One of COVID’s “benefits” was the way it forced people to meet in smaller groups, often without a pastor. Fitch suggested that empowerment of lay people can energize a church if leaders can get out of the way and let it flourish.
Top-down or hierarchical leadership styles have been flipped by COVID.
“Leadership like that works if you have a group of Christians who already think like you. Well, those days may very well be ending, or at least for a lot of us they will end,” Fitch said. “Now we need the incredible little skills of making phone calls and being engaged in close listening, empowering someone to do something because you can’t be there, making space for Jesus to work in people’s lives in smaller groups.”

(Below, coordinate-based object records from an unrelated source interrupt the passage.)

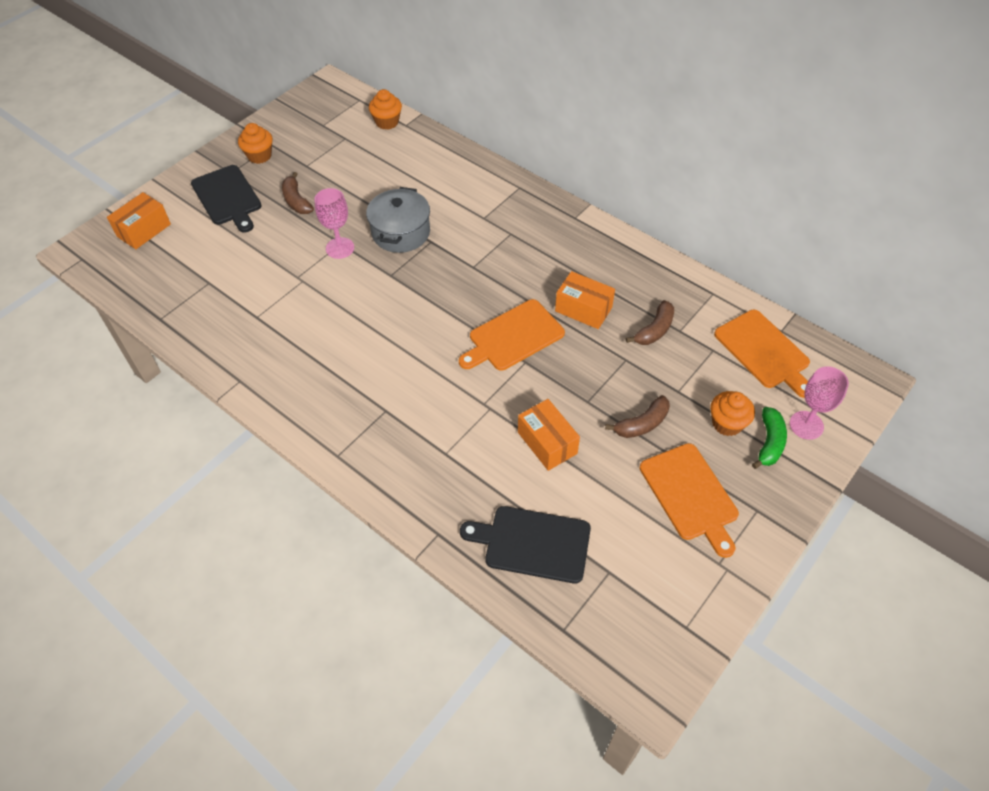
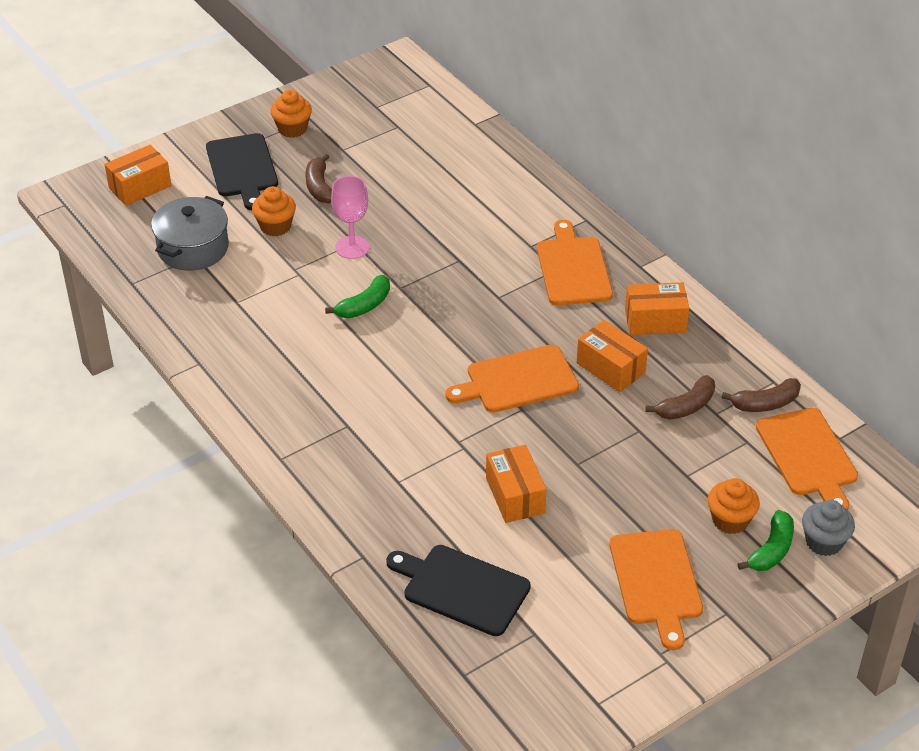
camera: 15 degrees right, 10 degrees down
grey pot [366,187,430,253] -> grey pot moved to [151,196,229,271]
orange cupcake [369,89,402,130] -> orange cupcake moved to [252,186,296,237]
brown banana [605,395,670,438] -> brown banana moved to [721,378,801,412]
pink goblet [790,366,849,440] -> grey cupcake [802,500,855,556]
none -> green banana [325,275,390,318]
none -> orange cutting board [537,220,613,305]
none -> orange box [625,282,689,335]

Ramon Lianez, a pastor at Central Mennonite Church in Archbold, Ohio, said change is coming to churches no matter what, so it’s important to be proactive.
“We’re in the process of educating and doing some transformation within the body before things start opening up more and more,” he said in a feedback session. “If you wait too long, you’re going to be behind the eight ball, and you could have been thinking about things to do before that to be ahead of the game.”
Fitch held back from suggesting every church’s culture and priorities need to be rebuilt from scratch, because God typically works in more subtle ways.
“Don’t try to change a whole congregation,” he said, noting Jesus didn’t try to change Israel by taking it over, but by calling 12 people and starting a small group. “. . . Meet for dinner once a week. Tend what God’s doing in this place.”
Jessica Schrock-Ringenberg, director of the Hesston College CALL program, echoed those thoughts. She suggested experimenting with new practices in a small group hungry for something more.
“Go break bread and experiment with a small group until you start seeing successes, and then you celebrate. And people say ‘wait a minute, you didn’t ask me,’ ” she said. “Begin small. That’s how you enact change. They say it takes 16% of the community for change to be evident, and that’s really a small number. It’s possible to have culture change, but it takes time.”